En rendant les plateformes responsables du respect des droits d’auteur par leurs utilisateurs, la nouvelle directive, qui doit encore être adoptée à la majorité qualifiée par les gouvernements de l’UE réunis au sein du Conseil, obligera les plateformes de partage à filtrer de manière encore plus stricte les contenus mis en ligne, quitte à bloquer une proportion importante de contenus qui ne violent aucun droit d’auteur. Elle rendra aussi la vie très difficile pour les plateformes de moins grande taille qui n’auront pas toujours la capacité de développer des filtres de surveillance et de censure automatiques, tout en fournissant aux grandes plateformes un instrument puissant pour censurer encore davantage les contenus qui pourraient leur déplaire pour des raisons politiques ou idéologiques.
 

Alliance contre nature au Parlement européen pour restreindre la liberté d’expression sur internet

 
Malgré les dangers que pose cette directive pour un internet libre et ouvert, elle a été adoptée au Parlement européen par 344 voix contre 265, avec entre autres les voix du groupe Europe des Nations et des Libertés et notamment de tous les députés RN. Ceux-ci ont voté en faveur de la restriction de la liberté de diffuser du contenu et de s’exprimer sur internet avec les groupes PPE, S&D (socialistes) et ALDE (libéraux). À droite, seuls les groupes CRE (Conservateurs et Réformistes européens, avec notamment le PiS polonais et les Tories britanniques) et EFDD (le groupe de Nigel Farage) appelaient à voter contre cette directive liberticide.

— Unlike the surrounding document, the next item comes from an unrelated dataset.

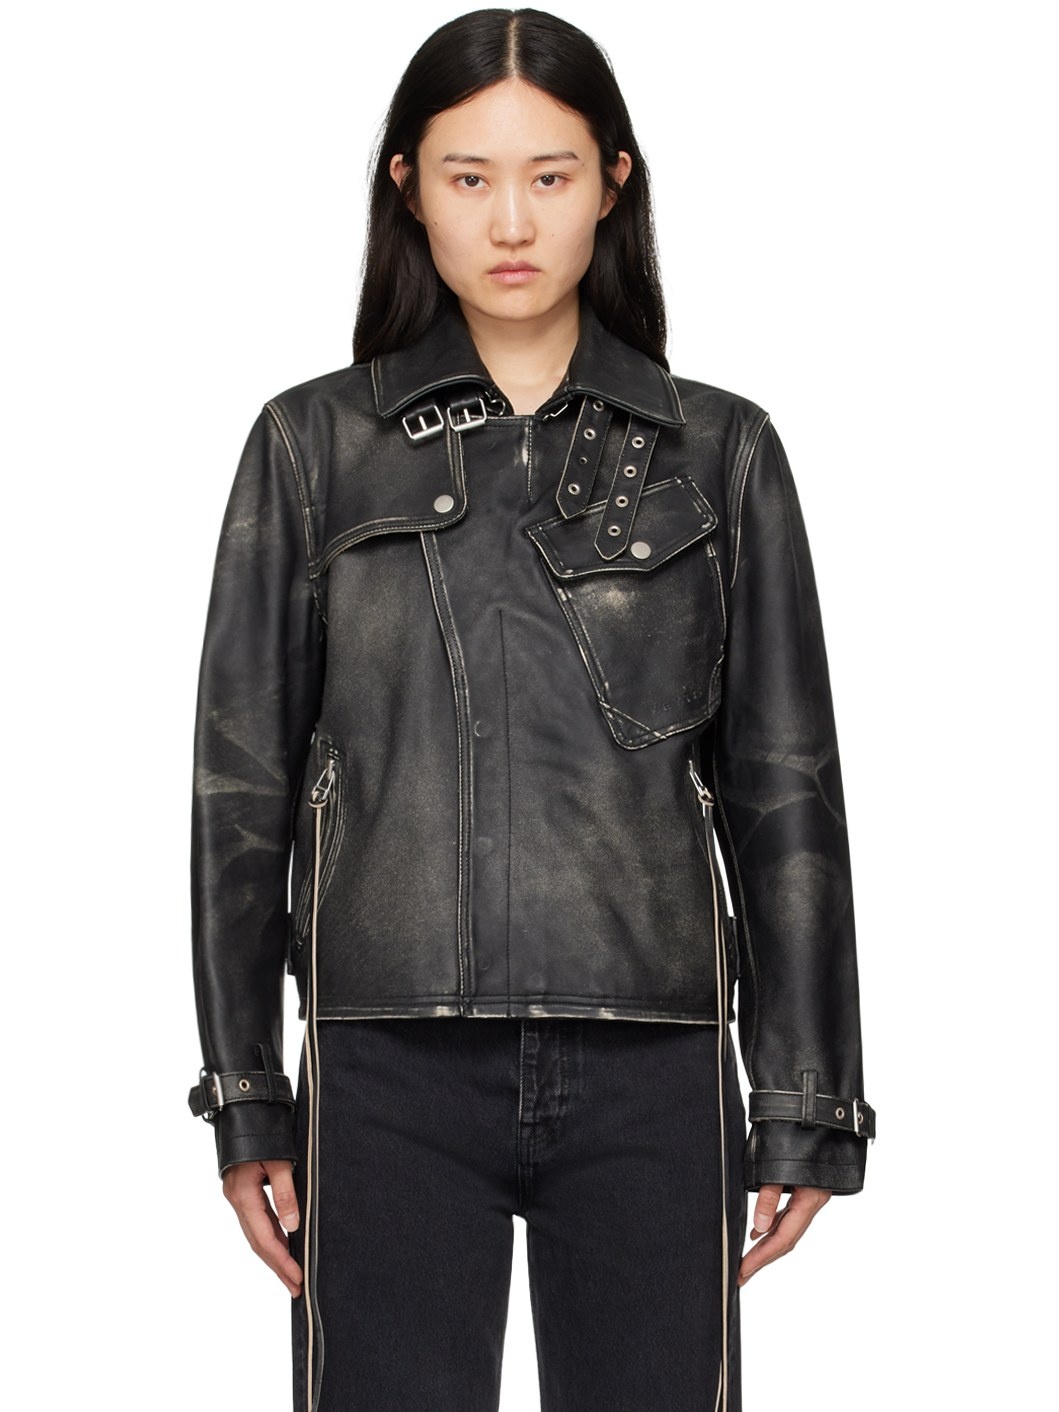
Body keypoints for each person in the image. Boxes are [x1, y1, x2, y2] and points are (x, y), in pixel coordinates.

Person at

Mais les députés RN au Parlement européen considèrent de leur côté que la nouvelle directive sur le droit d’auteur dans le marché unique numérique est une victoire « pour la préservation de la culture et des secteurs créatifs français et européens notamment face aux géants américains de l’internet » car ce « texte permettra une meilleure rémunération des artistes par YouTube et les autres plateformes en ligne qui exploitent leurs œuvres, protégeant ainsi la diversité culturelle de nos nations ».
 
Pourtant, les droits d’auteur étaient déjà protégés sur internet sans cette directive, et il était facile de se faire bloquer un compte YouTube pour des infractions supposées aux droits d’auteur, comme en a fait récemment l’expérience TV Libertés, ce contre quoi le RN et Marine Le Pen, ainsi que des personnalités de droite comme Thierry Mariani, Nicolas Dupont-Aignan et Jean-Frédéric Poisson avaient protesté au nom de la défense des libertés. Il est à craindre que, bientôt, ce sera encore pire.